Start with
man pthreads and look over what's available. Threads, since they all live in one address space, can communicate with each other through boolean flags,
e.g. for things like "please stop doing what you're doing now." To coordinate their activities, they use mutexes (mutual-exclusions) and condition-variables.
As a general, high-level overview: first of all, there should
not be a one-to-one correspondence between 'a request' and 'a thread.' Don't take the "flaming arrow" approach, wherein each time a new request comes in you light up another flaming arrow (a new thread...) and shoot it into the air. Instead, place the new request onto a queue, using a mutex to protect it, then signal a condition-variable that a certain, controllable number of worker-threads are waiting on. One of the threads will wake up, dequeue the request, execute it, and place it on a completed-queue for disposal. Usually, one master-thread has the chore of accepting new work, placing it on the to-do list, and harvesting the completed work from the completed-queue.
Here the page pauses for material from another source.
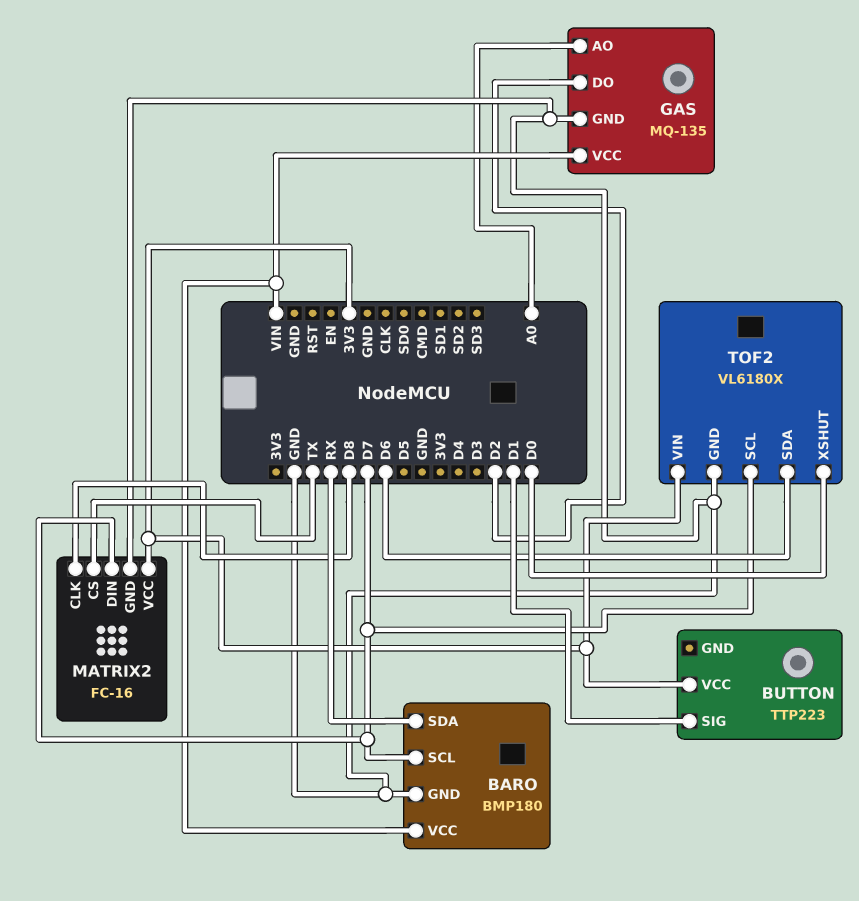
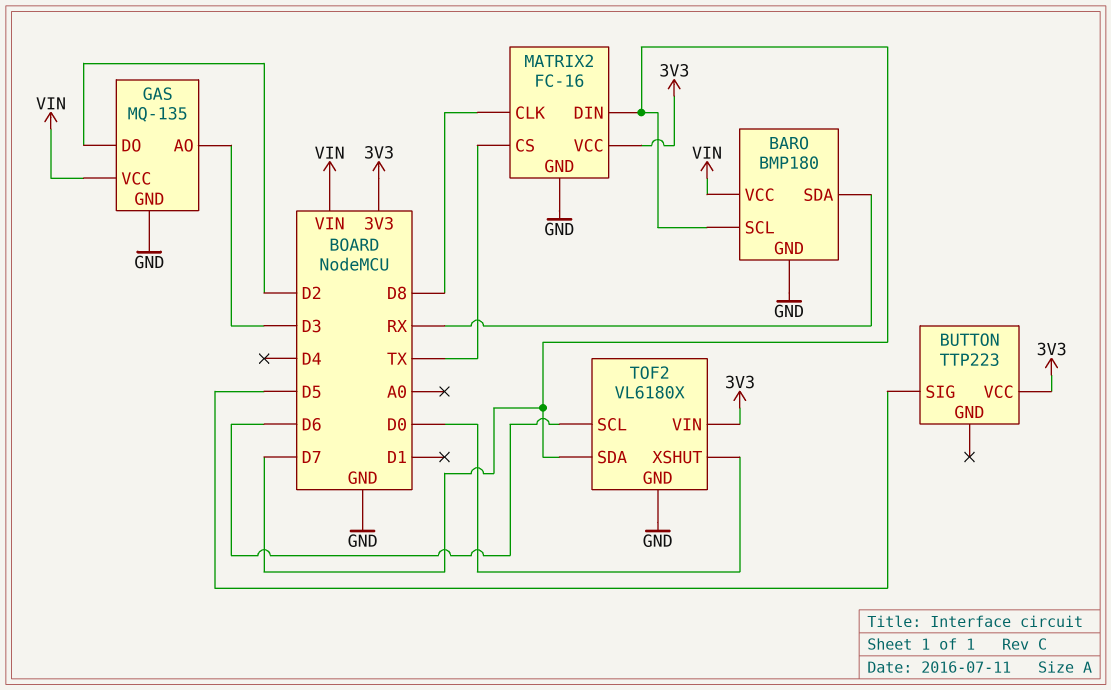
BUTTON pin SIG: D1 -> D5
GAS pin AO: A0 -> D3
TOF2 pin SCL: D7 -> D6
TOF2 pin SDA: D6 -> D7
The advantage of this approach is that (what IBM calls) the "multiprogramming level" (MPL) is always controlled; always predictable. This prevents thrashing. The MPL is set according to what
the system can reasonably withstand, and if the instantaneous workload exceeds that, some work piles-up in the queue.
You can learn
a lot about this sort of thing by working in, or watching, a well-run McDonald's restauraunt. Pick a shop that's close to a factory, walk in about noon, buy a greasy burger (what t'heck), and
watch a well-designed workload management system operating at overload.
Watch how the front-line servers manage the workload, "parking" orders and taking the next one. Watch how the manager responds, and how the back-line employees do their work. The queues may be piling up but the system is not breaking down.
(Unless... the cash-registers break down... McD's employees can't do simple math.)